Мне так хотелось плюнуть в лицо этому доктору, так хотелось его стукнуть, да хотя бы закричать в конце концов! Но я не делала ни первого, ни второго, ни третьего. Я молча носила все в себе… Я тогда еще не знала, насколько вредно сдерживать эмоции, я не умела с ними работать.
Это сейчас бы я выписала весь негатив на бумагу и сожгла потом ее или выбросила в унитаз, порвав на мелкие кусочки. Это сейчас я бы написала письмо тому доктору, не стесняясь в выражениях, я бы выписала все свои чувства на бумагу, но тогда я этого, увы, не знала, все приходит к нам с опытом, чаще всего негативным.
Вот так мы лежали с Анютой в 4-й городской больнице, набирая вес – осень 1999 года
18 декабря 2002 года – я запомнила почему-то эту дату на всю жизнь.
В этот день мы снова попали в нейрохирургию. Только не с нашей водянкой мозга, с диагнозом, к которому мы уже привыкли, не скажу, что смирились, а просто уже научились с этим жить, а совершенно с другим заболеванием – неожиданно у Анюты обнаружилась гематома мозга. Откуда она взялась – одному Богу известно. Ведь нам не дается испытаний сильнее, чем мы можем вынести. Все дается нам по нашим силам, значит, так тому и быть.
Муж в то время очень много ездил по командировкам, он объехал всю Россию, занимаясь грузоперевозками на своем пикапе. Детей он почти не видел, но, возвращаясь из поездок, всегда привозил им подарки. И они очень ждали возвращения папы. В эту ночь, с 17 на 18 декабря 2002 года, его тоже не было дома, я была одна с двумя детьми.

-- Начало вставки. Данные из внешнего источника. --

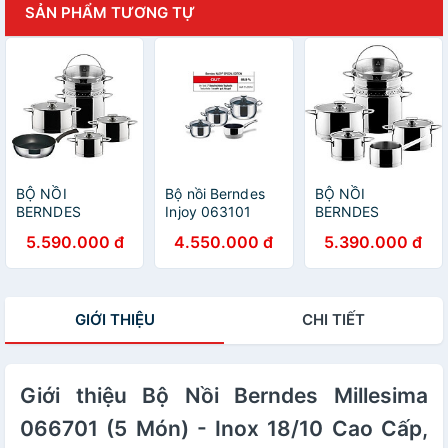
SẢN PHẨM TƯƠNG TỰ
BỘ NỒI
Bộ nồi Berndes
BỘ NỒI
BERNDES
Injoy 063101
BERNDES
MILLESIMA
MILLESIMA
5.590.000 đ
4.550.000 đ
5.390.000 đ
066701 (5 MÓN)
066700 (5 MÓN)
Hàng chính hãng
Hàng chính hãng
GIỚI THIỆU
CHI TIẾT
Giới thiệu Bộ Nồi Berndes Millesima
066701 (5 Món) - Inox 18/10 Cao Cấp,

Ночью неожиданно Анюте стало плохо и начало ее тошнить. Я уже знала, что любая тошнота и рвота в нашем случае – это почти всегда из-за проблем с головой, а не с желудком, как это бывает у обычных людей. Я, вместо того, чтобы вызвать скорую, дождалась до утра, все надеясь, что, может быть, все рассосётся само собой. Честно говоря, не знаю, на что я надеялась… Ведь в глубине души я уже понимала, что, скорее всего, придется ехать в нейрохирургию.

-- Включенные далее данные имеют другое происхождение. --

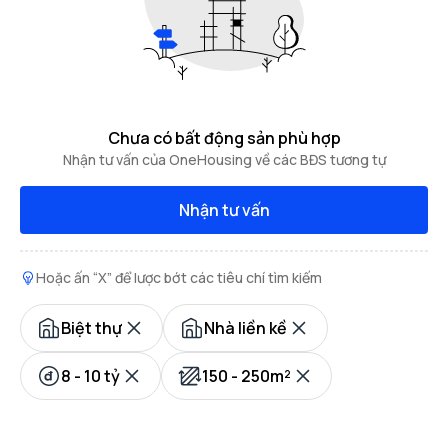
Chưa có bất động sản phù hợp
Nhận tư vấn của OneHousing về các BĐS tương tự
Nhận tư vấn
Hoặc ấn “X” để lược bớt các tiêu chí tìm kiếm
Biệt thự
Nhà liền kề
8 - 10 tỷ
150 - 250m²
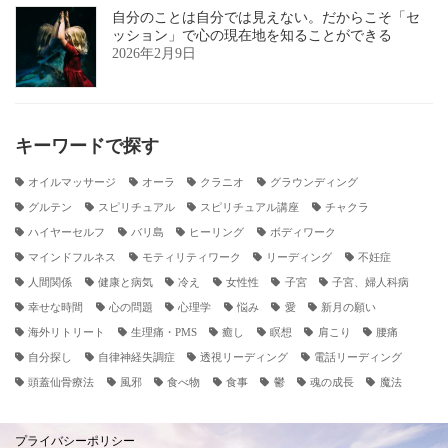
自分のことは自分では見えない。だからこそ「セ
ッション」で心の現在地を知ることができる
2026年2月9日
キーワードで探す
オイルマッサージ
オーラ
クラニオ
グラウンディング
グルテン
スピリチュアル
スピリチュアル講座
チャクラ
ハイヤーセルフ
バリ島
ヒーリング
ボディワーク
マインドフルネス
モティリティワーク
リーディング
不妊症
人間関係
健康と病気
冷え
女性性
子宮
子宮、婦人科病
幸せな時間
心の問題
心理学
悩み
愛
新月の願い
海外リトリート
生理痛・PMS
癒し
瞑想
肩こり
腰痛
自分探し
自律神経失調症
透視リーディング
電話リーディング
頭蓋仙骨療法
風邪
食べ物
食事
鬱
魂の成長
魔法
プライバシーポリシー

Каждый раз, когда у Анюты начинались какие-нибудь неприятности, связанные с нашим заболеванием – гидроцефалией, у меня начинался страх, что опять надо ехать в эту ненавистную уже больницу, снова те же условия – никакого сервиса, ни душа, ни нормальной еды, ни отдельной кровати. Никаких условий ни для матерей, ни для детей. Это сейчас всё по-другому, детей уже в этой больнице не лечат, только взрослых, начиная с 18 лет. А тогда все в стационаре лежали вместе – и матери с грудными детьми, и дети школьного возраста, одни, без мам, и взрослые – мужчины и женщины. Но надо – значит надо. И никуда не денешься – едешь. И живешь в этих условиях, и ешь эту еду, и смотришь на изученные уже тобой до мельчайшей царапины стены.